====== Provided records ======

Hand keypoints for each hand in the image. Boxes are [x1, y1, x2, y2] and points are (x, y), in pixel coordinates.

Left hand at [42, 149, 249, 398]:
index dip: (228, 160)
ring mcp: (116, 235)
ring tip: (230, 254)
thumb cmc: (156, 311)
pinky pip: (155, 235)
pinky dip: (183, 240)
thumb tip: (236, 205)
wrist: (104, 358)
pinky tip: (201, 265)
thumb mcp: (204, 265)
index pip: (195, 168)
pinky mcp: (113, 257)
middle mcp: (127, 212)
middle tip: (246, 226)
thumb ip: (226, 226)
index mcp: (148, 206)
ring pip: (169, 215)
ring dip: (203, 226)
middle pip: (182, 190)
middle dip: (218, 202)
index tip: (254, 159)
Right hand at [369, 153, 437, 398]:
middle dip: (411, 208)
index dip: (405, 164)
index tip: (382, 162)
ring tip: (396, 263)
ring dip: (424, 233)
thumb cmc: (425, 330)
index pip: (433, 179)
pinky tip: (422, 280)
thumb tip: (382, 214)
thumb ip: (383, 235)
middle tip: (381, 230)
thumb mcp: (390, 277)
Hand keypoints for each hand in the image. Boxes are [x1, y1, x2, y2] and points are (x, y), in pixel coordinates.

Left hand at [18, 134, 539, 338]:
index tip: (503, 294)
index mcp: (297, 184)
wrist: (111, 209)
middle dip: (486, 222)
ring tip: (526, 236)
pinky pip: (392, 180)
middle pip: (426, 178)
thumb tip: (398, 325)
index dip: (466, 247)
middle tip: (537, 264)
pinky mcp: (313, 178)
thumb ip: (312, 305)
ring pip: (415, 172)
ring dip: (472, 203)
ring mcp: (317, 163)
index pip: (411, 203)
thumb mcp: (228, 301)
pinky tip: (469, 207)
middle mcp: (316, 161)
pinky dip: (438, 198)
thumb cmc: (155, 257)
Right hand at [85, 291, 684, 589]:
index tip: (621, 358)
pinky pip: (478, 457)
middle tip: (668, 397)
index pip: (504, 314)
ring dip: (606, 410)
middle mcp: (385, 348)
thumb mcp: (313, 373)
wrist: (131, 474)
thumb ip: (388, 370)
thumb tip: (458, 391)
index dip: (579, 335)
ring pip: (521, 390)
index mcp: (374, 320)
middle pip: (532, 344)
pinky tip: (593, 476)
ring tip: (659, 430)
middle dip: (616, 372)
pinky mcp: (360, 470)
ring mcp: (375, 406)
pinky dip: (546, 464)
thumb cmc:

======

=== What to produce ===
Return, please, the lines of the data from the first through the line containing "index pip: (195, 168)", both kept, exactly as they stand and nothing more.

=== Written answer ===
Hand keypoints for each hand in the image. Boxes are [x1, y1, x2, y2] and points are (x, y), in pixel coordinates.

Left hand at [42, 149, 249, 398]:
index dip: (228, 160)
ring mcp: (116, 235)
ring tip: (230, 254)
thumb cmc: (156, 311)
pinky pip: (155, 235)
pinky dip: (183, 240)
thumb tip: (236, 205)
wrist: (104, 358)
pinky tip: (201, 265)
thumb mcp: (204, 265)
index pip: (195, 168)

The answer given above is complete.